The lawyer, unable to remember the last time he’d felt tears on his cheeks, cried himself to sleep on his desk.

TUNA SANDWICH

He woke up to the sound of the phone. The office was dark and it took him a few moments to figure out where he was. He turned on the reading lamp above his desk, looked at the clock on the wall, and saw that it was already after six.

“I don’t believe it,” his wife said, when he answered the phone. “Are you still at work?”

“I fell asleep,” he said. “I still have some more work to do.”

“It’s Friday. The kids have been asking for you all day. Enough with the work, you’re killing yourself.”

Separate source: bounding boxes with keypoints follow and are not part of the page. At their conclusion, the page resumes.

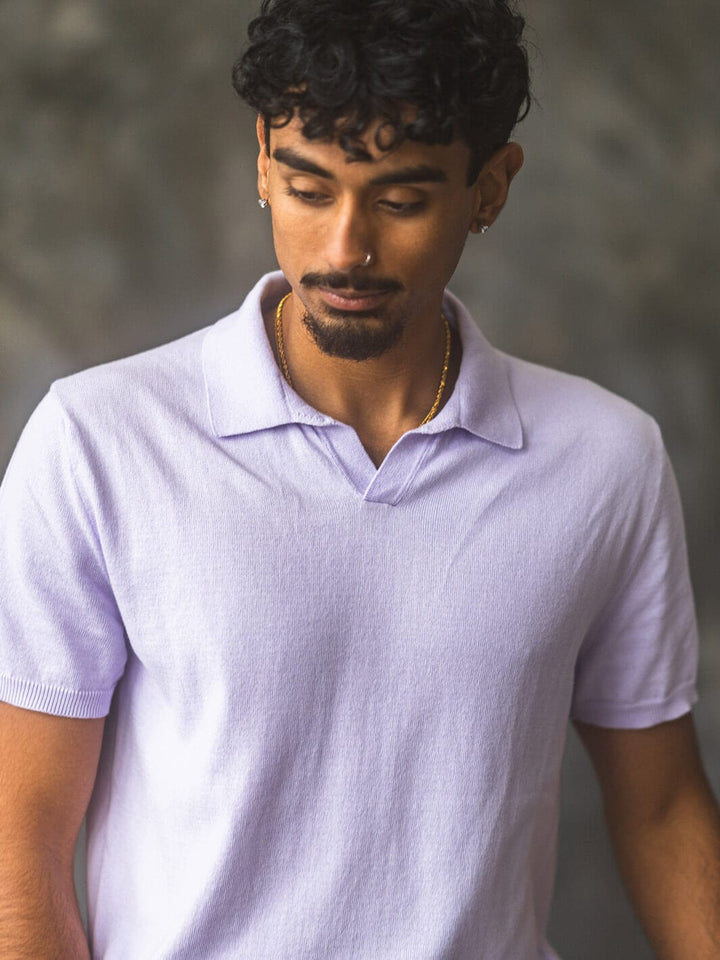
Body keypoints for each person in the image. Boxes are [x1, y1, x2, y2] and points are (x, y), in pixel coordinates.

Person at [1, 0, 719, 956]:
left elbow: (662, 808)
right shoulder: (99, 442)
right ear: (263, 162)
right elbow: (21, 842)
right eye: (309, 189)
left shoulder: (606, 460)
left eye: (401, 200)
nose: (345, 249)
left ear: (491, 187)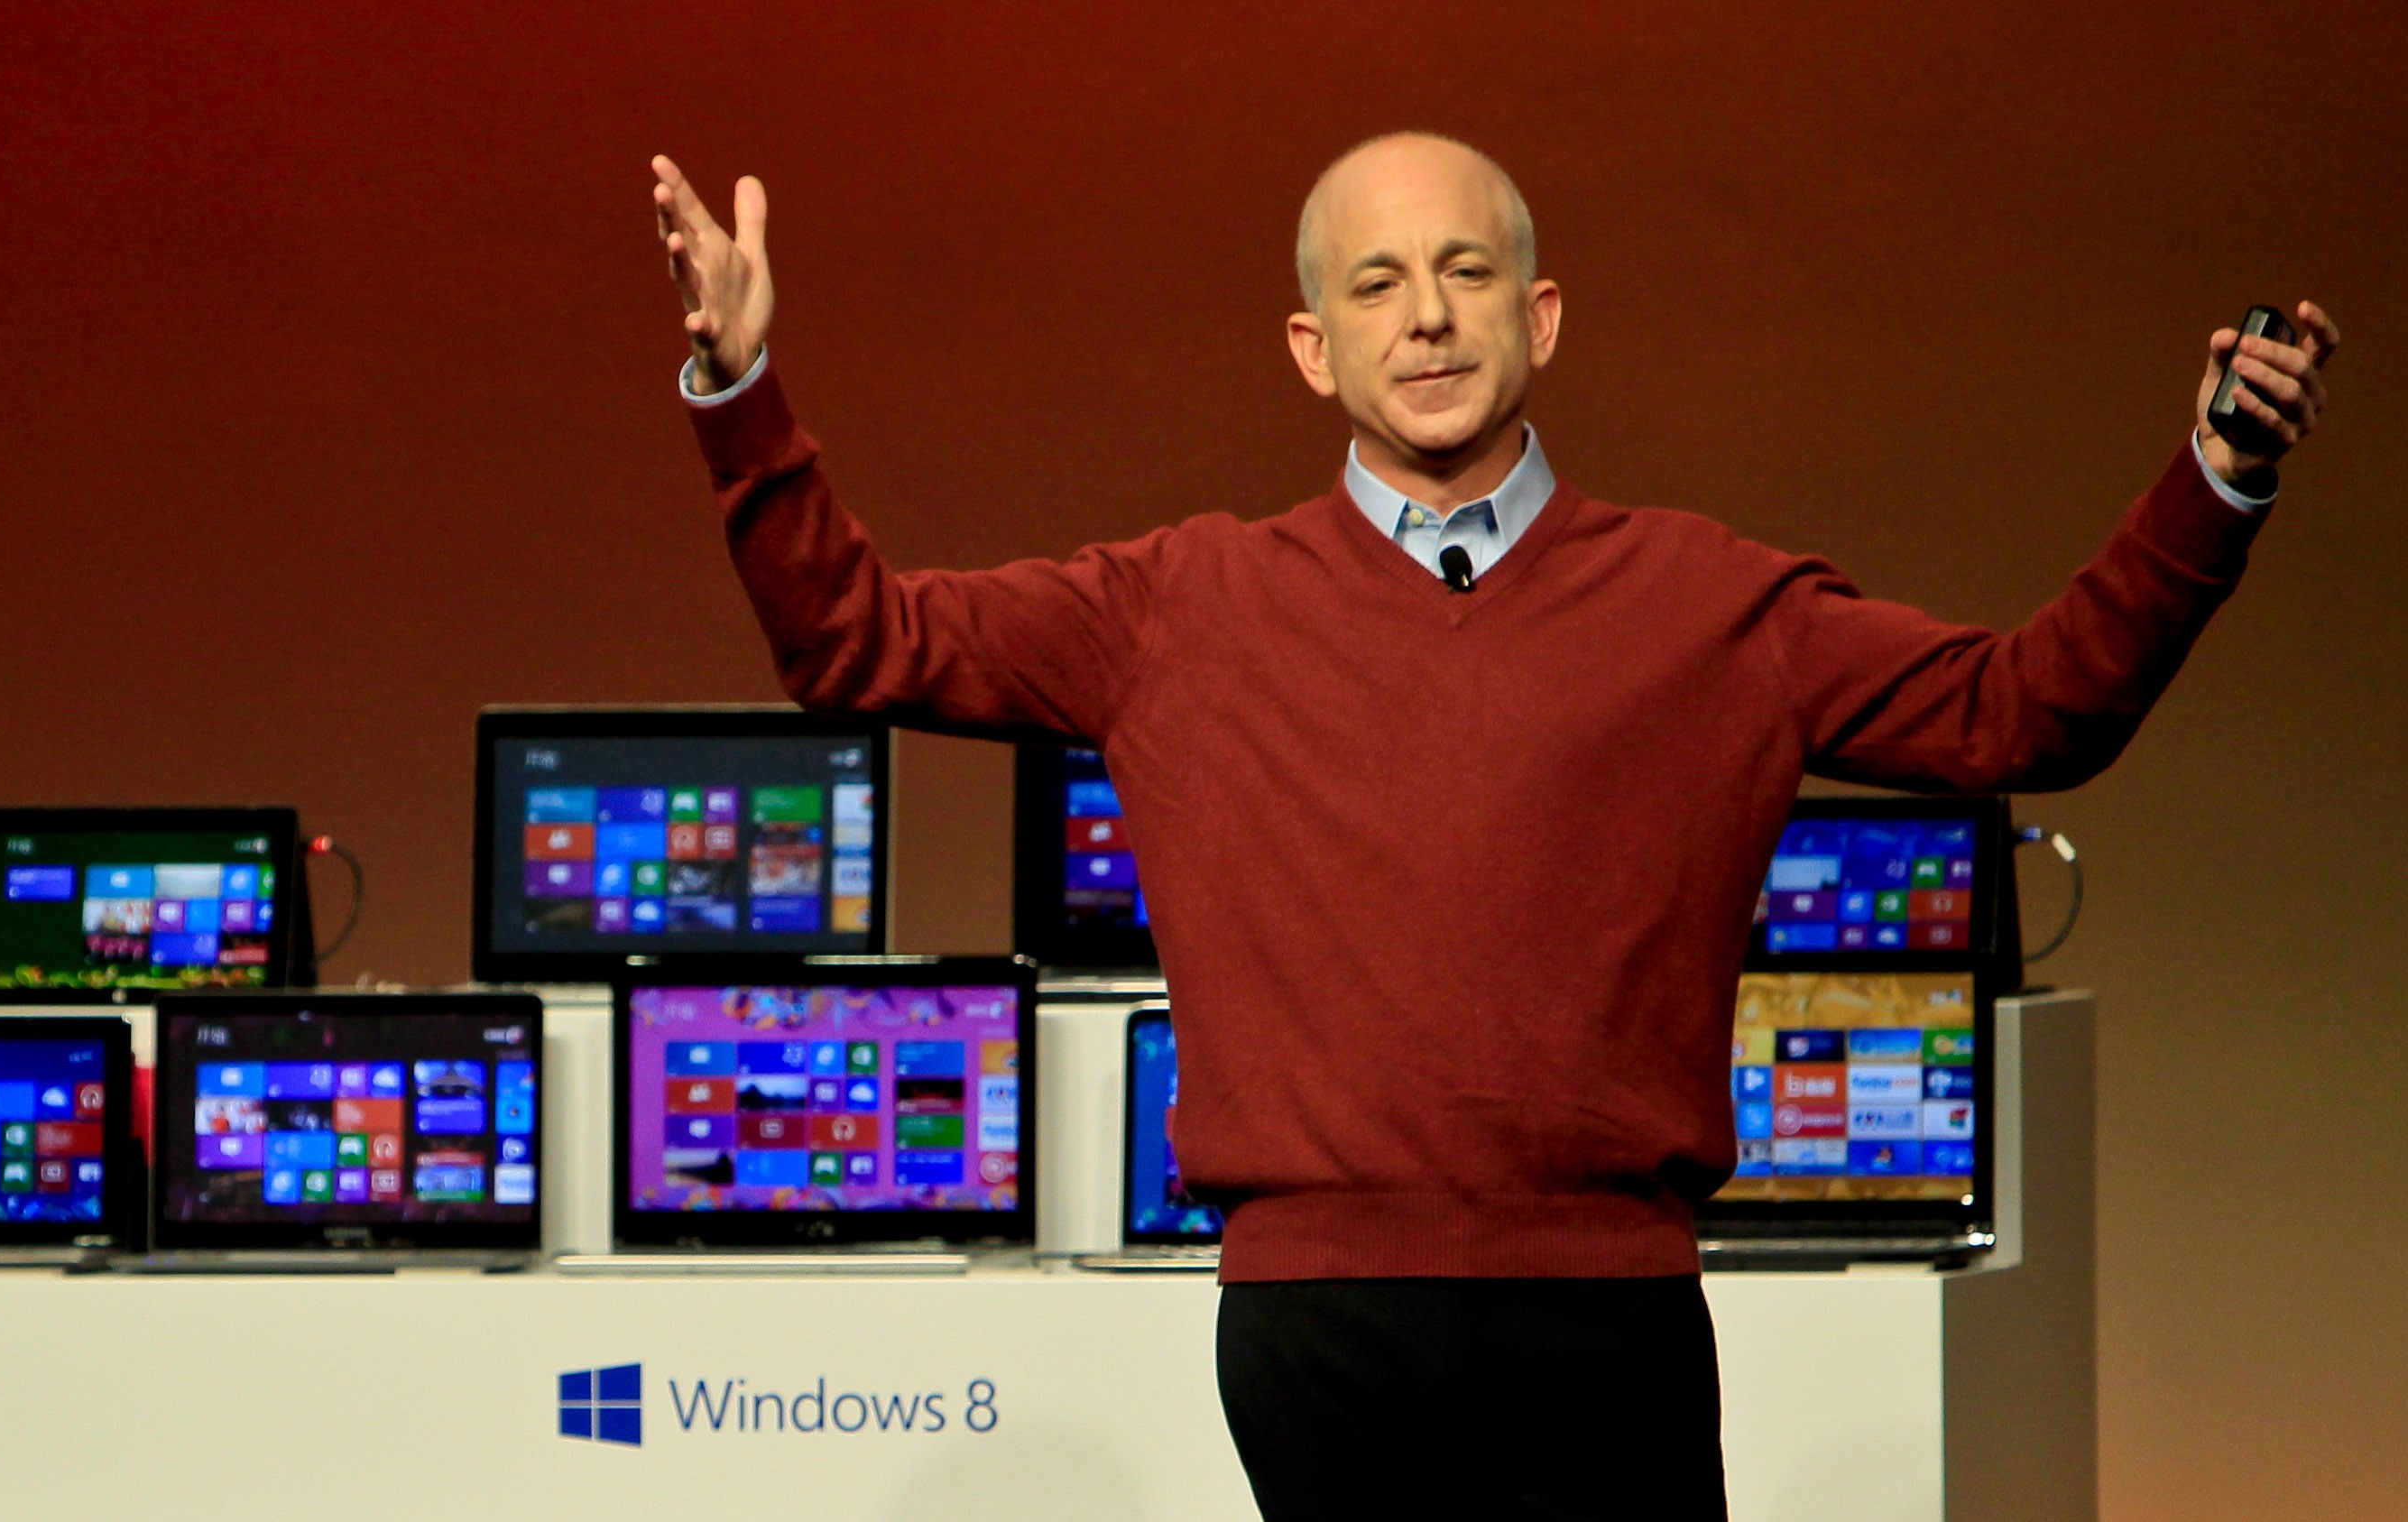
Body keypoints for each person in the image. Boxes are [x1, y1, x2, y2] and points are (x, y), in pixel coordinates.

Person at [646, 134, 2337, 1519]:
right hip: (1320, 1325)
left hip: (1609, 1316)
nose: (1428, 317)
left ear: (1540, 316)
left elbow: (2029, 709)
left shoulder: (1707, 603)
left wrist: (2217, 475)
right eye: (1376, 284)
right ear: (1314, 347)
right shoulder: (1180, 605)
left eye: (1465, 274)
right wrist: (741, 390)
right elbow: (853, 637)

“Okay,” the lawyer said. “I’ll be home soon.”

“Soon doesn’t matter,” she said, “I’m late. I’m going to send the kids over to Nili’s, all right?”

“Okay,” he said. “I’ll pick them up if I get home before you. How long do you think you’re going to be at Diana’s?”

“No more than an hour,” she said. “I’ll call and see where you are when I’m done there, okay?”

“Sure,” he said. “Sounds good.”

“Have you eaten?”

“Yes,” the lawyer said, recalling that since the previous night’s dinner he hadn’t had a thing besides coffee.